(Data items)
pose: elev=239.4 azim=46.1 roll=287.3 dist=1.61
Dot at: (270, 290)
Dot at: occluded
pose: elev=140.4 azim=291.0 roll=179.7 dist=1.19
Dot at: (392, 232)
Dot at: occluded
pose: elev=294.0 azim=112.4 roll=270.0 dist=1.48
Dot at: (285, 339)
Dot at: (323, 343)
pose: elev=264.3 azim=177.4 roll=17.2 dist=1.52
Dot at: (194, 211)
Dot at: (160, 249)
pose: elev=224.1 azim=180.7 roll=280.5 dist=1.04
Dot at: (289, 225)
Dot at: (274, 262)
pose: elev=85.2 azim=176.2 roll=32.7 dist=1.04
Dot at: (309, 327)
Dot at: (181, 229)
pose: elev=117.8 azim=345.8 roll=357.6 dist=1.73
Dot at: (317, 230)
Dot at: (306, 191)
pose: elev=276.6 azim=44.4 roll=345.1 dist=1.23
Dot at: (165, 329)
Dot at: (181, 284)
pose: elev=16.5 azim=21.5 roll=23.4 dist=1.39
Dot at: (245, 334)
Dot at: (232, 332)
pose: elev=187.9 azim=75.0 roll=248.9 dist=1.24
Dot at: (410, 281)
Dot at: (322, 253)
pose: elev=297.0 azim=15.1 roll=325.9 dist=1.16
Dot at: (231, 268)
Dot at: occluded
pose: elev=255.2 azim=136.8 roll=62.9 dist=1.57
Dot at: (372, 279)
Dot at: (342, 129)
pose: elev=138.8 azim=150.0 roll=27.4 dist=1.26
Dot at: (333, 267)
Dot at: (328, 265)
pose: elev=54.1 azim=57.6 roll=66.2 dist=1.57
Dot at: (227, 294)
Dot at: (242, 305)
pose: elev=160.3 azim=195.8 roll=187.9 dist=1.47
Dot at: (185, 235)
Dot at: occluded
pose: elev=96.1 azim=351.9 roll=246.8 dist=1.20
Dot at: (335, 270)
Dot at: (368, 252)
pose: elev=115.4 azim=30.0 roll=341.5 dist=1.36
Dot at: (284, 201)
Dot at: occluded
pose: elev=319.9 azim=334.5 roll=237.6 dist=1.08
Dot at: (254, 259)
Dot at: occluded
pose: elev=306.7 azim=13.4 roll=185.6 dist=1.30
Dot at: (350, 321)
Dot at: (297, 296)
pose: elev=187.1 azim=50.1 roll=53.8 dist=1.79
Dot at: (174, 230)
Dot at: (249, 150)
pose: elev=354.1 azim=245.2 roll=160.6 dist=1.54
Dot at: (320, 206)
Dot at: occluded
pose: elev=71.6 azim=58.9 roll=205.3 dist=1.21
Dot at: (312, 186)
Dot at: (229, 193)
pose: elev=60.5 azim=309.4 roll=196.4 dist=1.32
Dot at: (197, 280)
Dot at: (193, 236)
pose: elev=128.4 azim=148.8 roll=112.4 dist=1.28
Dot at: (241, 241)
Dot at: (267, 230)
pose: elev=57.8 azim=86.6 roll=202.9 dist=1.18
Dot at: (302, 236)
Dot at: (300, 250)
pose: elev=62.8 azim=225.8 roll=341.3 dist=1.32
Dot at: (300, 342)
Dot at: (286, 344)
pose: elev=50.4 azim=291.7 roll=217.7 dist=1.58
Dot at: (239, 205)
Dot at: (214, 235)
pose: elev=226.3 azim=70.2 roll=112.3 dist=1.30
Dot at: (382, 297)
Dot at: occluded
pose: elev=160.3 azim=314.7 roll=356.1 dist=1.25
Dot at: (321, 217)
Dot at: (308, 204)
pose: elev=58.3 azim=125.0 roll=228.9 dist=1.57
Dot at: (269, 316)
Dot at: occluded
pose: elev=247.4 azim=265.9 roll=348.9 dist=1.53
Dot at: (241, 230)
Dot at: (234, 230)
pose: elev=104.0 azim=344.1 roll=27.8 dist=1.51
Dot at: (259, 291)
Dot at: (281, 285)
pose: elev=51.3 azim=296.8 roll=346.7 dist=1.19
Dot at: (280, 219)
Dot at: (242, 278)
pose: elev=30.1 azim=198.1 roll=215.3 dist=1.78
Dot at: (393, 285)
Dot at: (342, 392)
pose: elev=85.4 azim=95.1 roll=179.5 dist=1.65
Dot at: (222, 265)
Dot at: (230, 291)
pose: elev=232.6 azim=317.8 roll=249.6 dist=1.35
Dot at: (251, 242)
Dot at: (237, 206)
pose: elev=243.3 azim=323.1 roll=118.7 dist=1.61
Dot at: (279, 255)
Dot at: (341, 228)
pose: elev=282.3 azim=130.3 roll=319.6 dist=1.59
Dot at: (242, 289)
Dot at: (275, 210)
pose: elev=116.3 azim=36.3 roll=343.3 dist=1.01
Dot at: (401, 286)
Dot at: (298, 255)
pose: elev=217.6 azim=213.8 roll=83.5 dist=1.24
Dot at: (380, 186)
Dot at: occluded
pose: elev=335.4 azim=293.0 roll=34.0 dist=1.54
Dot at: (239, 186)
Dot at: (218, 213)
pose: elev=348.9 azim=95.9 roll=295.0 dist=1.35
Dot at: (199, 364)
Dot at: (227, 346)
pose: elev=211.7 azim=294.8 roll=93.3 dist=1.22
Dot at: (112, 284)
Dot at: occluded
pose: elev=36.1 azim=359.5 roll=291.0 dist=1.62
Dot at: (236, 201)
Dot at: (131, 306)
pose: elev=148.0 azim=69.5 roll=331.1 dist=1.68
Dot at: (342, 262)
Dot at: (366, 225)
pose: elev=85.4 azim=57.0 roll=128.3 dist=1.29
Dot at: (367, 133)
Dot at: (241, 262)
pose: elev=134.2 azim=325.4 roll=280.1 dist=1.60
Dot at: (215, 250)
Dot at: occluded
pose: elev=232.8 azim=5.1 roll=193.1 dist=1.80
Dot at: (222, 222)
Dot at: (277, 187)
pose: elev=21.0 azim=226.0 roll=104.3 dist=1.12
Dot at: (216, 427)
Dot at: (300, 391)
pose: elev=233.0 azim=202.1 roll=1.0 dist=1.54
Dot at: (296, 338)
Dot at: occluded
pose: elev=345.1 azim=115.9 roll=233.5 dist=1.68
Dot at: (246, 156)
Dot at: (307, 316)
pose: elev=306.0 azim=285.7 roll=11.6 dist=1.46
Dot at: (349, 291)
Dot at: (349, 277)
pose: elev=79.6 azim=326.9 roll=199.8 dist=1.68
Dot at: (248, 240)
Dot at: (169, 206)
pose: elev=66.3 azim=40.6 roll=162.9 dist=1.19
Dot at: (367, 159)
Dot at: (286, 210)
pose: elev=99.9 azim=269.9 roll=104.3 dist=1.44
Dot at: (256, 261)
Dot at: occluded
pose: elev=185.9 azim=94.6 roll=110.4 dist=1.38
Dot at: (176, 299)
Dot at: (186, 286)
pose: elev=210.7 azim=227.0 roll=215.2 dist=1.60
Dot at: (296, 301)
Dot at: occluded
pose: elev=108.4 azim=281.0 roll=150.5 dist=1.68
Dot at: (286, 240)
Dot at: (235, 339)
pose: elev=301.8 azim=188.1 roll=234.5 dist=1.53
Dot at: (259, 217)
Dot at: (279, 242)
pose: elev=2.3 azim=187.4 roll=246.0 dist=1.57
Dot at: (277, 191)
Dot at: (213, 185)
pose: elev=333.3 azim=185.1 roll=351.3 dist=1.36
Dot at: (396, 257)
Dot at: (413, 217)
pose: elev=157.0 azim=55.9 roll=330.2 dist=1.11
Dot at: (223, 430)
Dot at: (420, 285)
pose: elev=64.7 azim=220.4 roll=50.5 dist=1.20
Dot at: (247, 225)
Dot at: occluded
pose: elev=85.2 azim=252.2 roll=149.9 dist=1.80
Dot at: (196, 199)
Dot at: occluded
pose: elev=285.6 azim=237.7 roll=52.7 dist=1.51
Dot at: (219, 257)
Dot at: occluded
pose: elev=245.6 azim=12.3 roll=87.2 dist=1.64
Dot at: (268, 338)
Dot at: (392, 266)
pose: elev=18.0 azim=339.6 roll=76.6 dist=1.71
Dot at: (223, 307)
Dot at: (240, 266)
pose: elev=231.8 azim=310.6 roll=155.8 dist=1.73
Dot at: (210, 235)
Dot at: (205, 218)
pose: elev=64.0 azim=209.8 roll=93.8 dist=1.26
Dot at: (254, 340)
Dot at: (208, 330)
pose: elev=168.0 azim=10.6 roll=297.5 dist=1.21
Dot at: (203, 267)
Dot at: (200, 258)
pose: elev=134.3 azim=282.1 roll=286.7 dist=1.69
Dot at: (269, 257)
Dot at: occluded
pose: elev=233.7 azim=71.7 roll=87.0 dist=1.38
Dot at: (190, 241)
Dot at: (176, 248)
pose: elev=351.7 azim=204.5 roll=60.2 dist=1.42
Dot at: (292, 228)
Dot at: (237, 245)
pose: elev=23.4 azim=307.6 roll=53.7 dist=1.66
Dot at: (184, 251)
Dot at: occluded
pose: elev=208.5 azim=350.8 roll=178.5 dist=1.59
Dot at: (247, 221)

SHORT PROBLEM: Please turn the entries from their start through the line containing "Dot at: (323, 343)", inclusive, into a JSON list of strings with one string per line and blank lines omitted.

TASK SOLUTION:
[
  "pose: elev=239.4 azim=46.1 roll=287.3 dist=1.61",
  "Dot at: (270, 290)",
  "Dot at: occluded",
  "pose: elev=140.4 azim=291.0 roll=179.7 dist=1.19",
  "Dot at: (392, 232)",
  "Dot at: occluded",
  "pose: elev=294.0 azim=112.4 roll=270.0 dist=1.48",
  "Dot at: (285, 339)",
  "Dot at: (323, 343)"
]